L’entente proposée entre Pessamit et Hydro-Québec vise à développer plusieurs projets sur le territoire ancestral de la communauté innue. Parmi ceux-ci figurent la construction d’un nouveau barrage hydroélectrique, l’installation d’éoliennes pour produire de l’électricité à partir du vent, et l’établissement de lignes de transmission pour acheminer cette énergie. Ces infrastructures pourraient transformer durablement le paysage et l’économie locale. Un barrage hydroélectrique est une structure qui retient l’eau d’une rivière pour créer un réservoir, dont la force permet de faire tourner des turbines produisant de l’électricité. Les éoliennes, quant à elles, transforment l’énergie cinétique du vent en électricité. Les lignes de transmission sont des câbles aériens ou souterrains qui transportent cette électricité vers les consommateurs.
Selon le conseil de bande de Pessamit, cette entente représente une opportunité historique pour réparer des injustices du passé et générer des retombées économiques majeures. Le montant avancé est de 7 milliards de dollars sur un demi-siècle, soit 50 ans. Cependant, ce chiffre n’est pas explicitement mentionné dans le texte de l’entente. Les compensations financières et les partenariats prévus totalisent plusieurs milliards de dollars, mais une partie de ces sommes dépend de variables futures, comme la production réelle d’électricité ou la réussite des projets. Par exemple, les revenus pourraient varier en fonction du prix de l’électricité sur les marchés ou de la quantité d’énergie produite. Ces montants incluent des compensations pour l’utilisation du territoire ancestral, des redevances pour l’exploitation des ressources, et des investissements dans des projets locaux.
Plusieurs acteurs clés interviennent dans ce dossier. Hydro-Québec est l’entreprise publique québécoise qui souhaite développer ces projets énergétiques et négocie directement avec la communauté innue de Pessamit. Le gouvernement du Québec, représenté par ses institutions, a également joué un rôle en approuvant l’entente, comme l’indique l’article. Le conseil de bande, élu par la communauté innue, est l’autorité locale qui a mené les négociations et décidé de soumettre le projet à un référendum. Ce processus démocratique permet aux membres de la communauté de voter pour ou contre l’entente. Le référendum est organisé dans un lieu central, l’école Nussim, pour faciliter la participation de tous les habitants.

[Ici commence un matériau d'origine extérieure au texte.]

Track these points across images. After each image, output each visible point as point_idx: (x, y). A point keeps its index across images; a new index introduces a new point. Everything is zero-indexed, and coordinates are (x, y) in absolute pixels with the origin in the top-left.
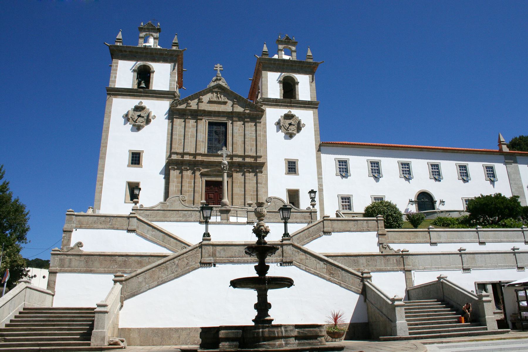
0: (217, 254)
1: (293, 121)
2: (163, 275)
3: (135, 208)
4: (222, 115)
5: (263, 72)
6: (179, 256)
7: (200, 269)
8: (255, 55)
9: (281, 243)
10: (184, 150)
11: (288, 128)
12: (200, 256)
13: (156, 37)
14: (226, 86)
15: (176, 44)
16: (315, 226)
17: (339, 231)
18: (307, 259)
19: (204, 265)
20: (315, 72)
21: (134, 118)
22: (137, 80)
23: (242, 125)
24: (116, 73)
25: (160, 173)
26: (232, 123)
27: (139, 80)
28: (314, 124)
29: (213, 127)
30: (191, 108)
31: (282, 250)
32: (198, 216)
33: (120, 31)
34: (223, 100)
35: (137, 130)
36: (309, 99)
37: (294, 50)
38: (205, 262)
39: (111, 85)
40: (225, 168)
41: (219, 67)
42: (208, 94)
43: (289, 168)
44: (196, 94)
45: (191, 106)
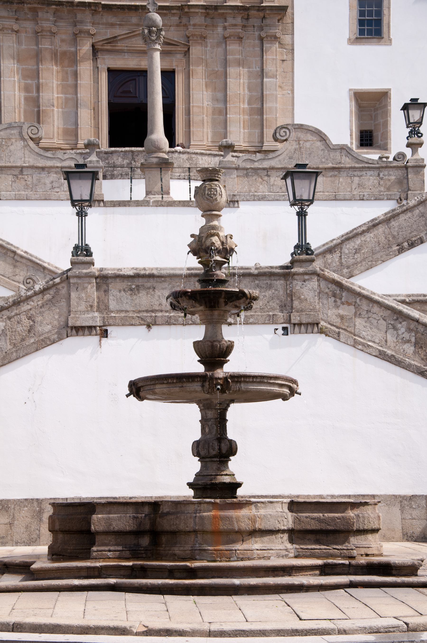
38: (78, 324)
43: (361, 23)
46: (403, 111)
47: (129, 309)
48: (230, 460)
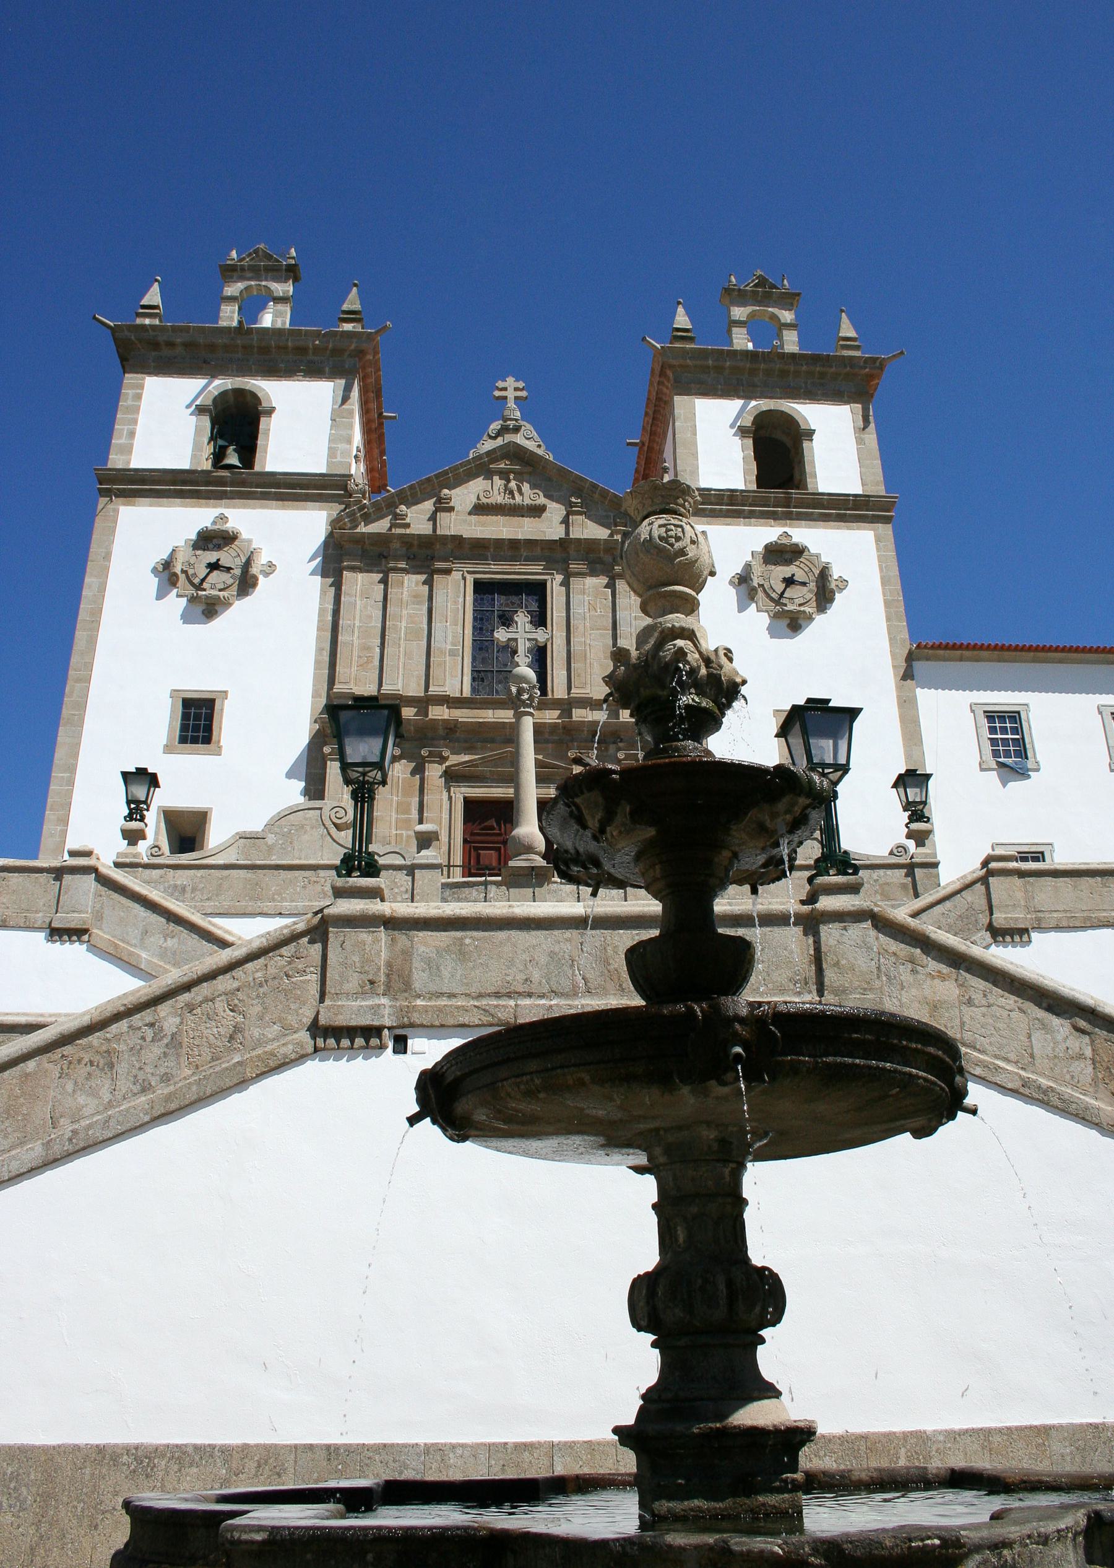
0: (420, 979)
1: (799, 569)
2: (82, 1099)
3: (126, 857)
4: (524, 553)
5: (677, 398)
6: (187, 987)
7: (312, 1066)
8: (644, 339)
9: (806, 908)
10: (380, 684)
11: (781, 595)
12: (314, 990)
13: (281, 295)
14: (540, 452)
15: (352, 316)
16: (948, 904)
17: (1065, 924)
18: (970, 1002)
19: (338, 1042)
20: (872, 396)
21: (195, 575)
22: (209, 443)
23: (605, 587)
24: (135, 422)
25: (290, 775)
26: (566, 584)
27: (220, 442)
28: (882, 578)
29: (493, 599)
30: (408, 531)
31: (812, 952)
32: (403, 889)
33: (156, 280)
34: (527, 501)
35: (203, 617)
36: (854, 488)
37: (789, 321)
38: (341, 1020)
39: (116, 461)
40: (526, 696)
41: (511, 387)
42: (470, 483)
44: (429, 480)
45: (408, 526)
46: (895, 789)
47: (457, 991)
48: (762, 1341)
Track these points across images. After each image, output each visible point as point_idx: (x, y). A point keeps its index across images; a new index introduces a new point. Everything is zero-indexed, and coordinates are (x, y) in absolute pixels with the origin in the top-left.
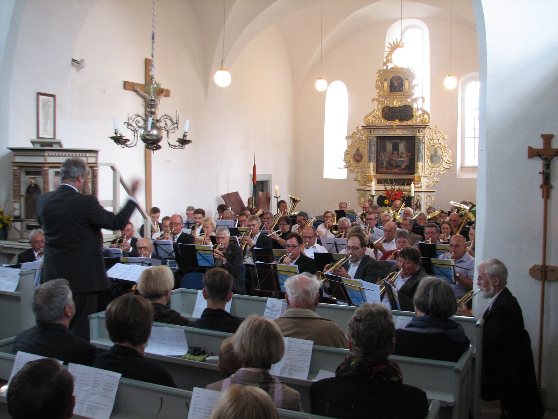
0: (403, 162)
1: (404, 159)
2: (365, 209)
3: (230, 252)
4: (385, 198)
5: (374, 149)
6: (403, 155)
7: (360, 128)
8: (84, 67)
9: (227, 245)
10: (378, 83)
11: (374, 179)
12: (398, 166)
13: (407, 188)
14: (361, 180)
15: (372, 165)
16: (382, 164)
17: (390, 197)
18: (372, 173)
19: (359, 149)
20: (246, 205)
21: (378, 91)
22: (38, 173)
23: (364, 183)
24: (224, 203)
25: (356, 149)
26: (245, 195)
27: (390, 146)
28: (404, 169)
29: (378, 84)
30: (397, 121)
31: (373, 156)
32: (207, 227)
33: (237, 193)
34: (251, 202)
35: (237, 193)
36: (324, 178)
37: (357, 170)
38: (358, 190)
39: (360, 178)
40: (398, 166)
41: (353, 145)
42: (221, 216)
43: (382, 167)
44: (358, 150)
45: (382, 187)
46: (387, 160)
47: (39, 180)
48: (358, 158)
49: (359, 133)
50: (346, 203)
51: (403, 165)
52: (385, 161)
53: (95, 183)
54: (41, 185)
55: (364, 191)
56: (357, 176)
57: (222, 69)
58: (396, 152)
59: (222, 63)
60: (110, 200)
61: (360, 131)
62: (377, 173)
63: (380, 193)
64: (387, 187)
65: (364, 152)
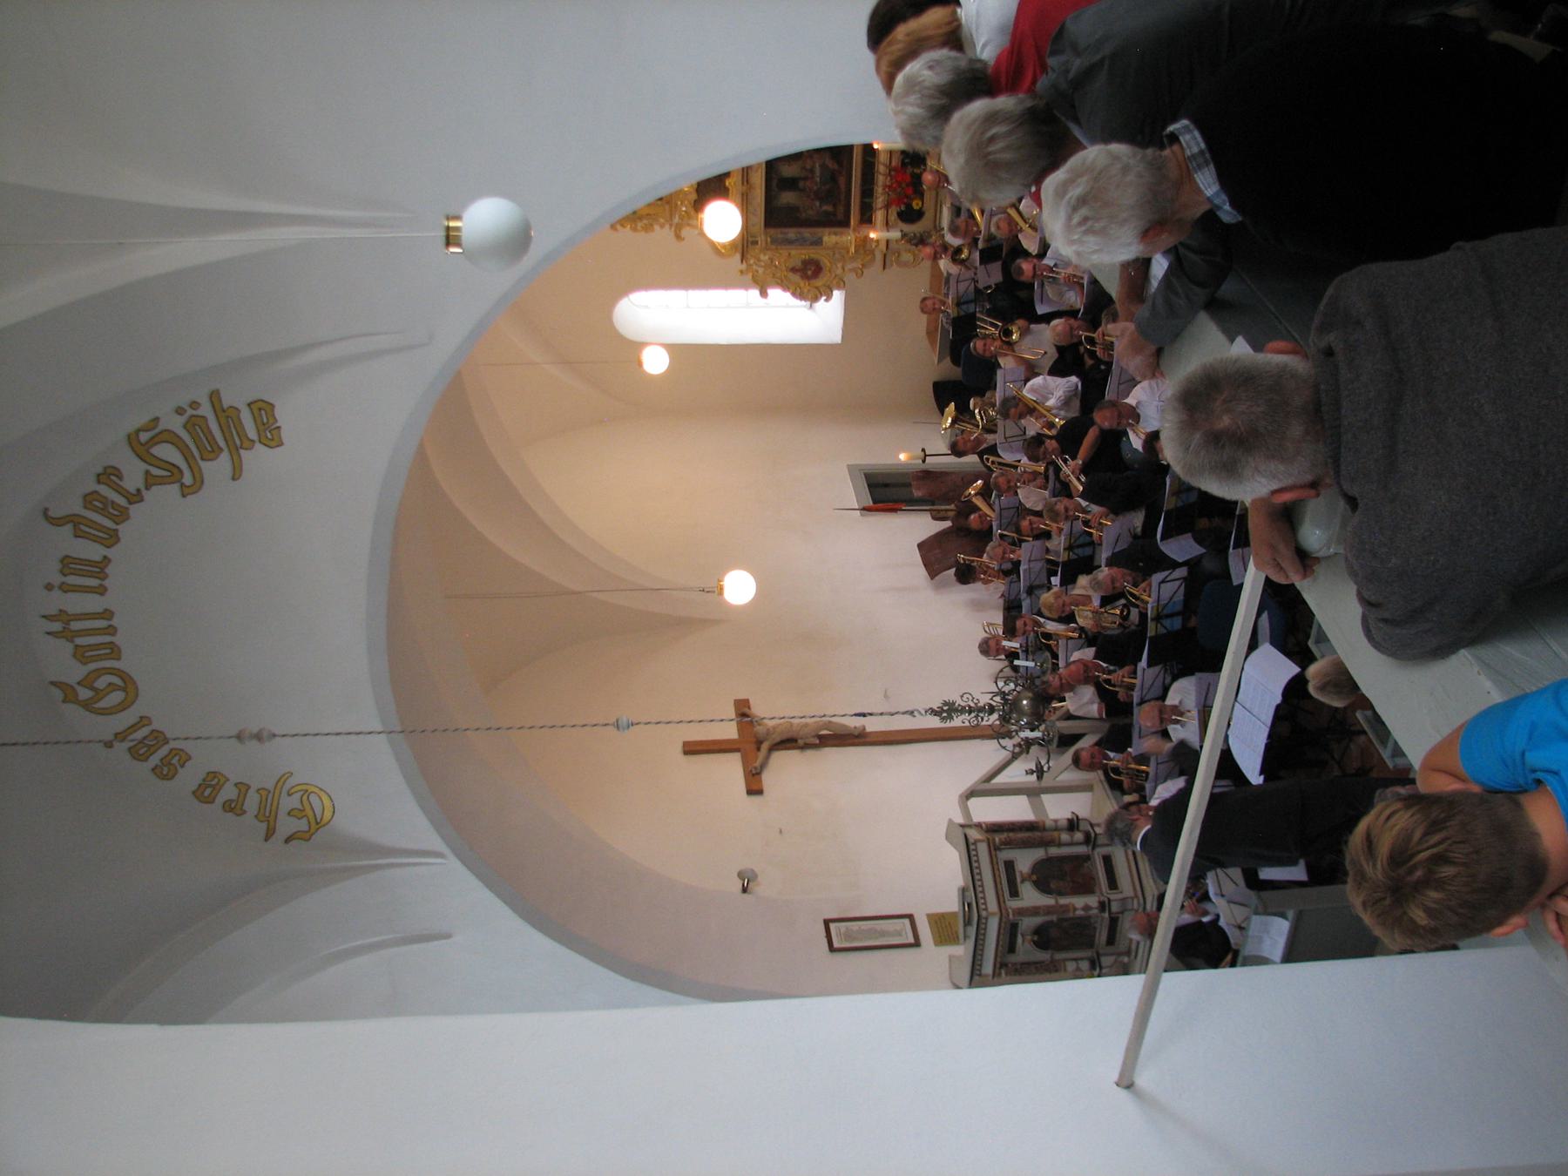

La communauté de Pessamit a disposé de moins de dix jours pour étudier l’entente et participer à des rencontres d’information avant le vote. Ce délai court peut poser des défis pour une compréhension approfondie des enjeux, notamment en raison de la complexité technique et financière du projet. Certains membres de la communauté pourraient avoir des questions sur les détails de l’entente, comme les montants exacts des compensations ou les conditions des partenariats. La transparence est un enjeu majeur, car les sommes promises, bien que très élevées, ne sont pas toutes garanties ou détaillées dans le texte final. Cela peut influencer la perception du projet et le choix des votants lors du référendum.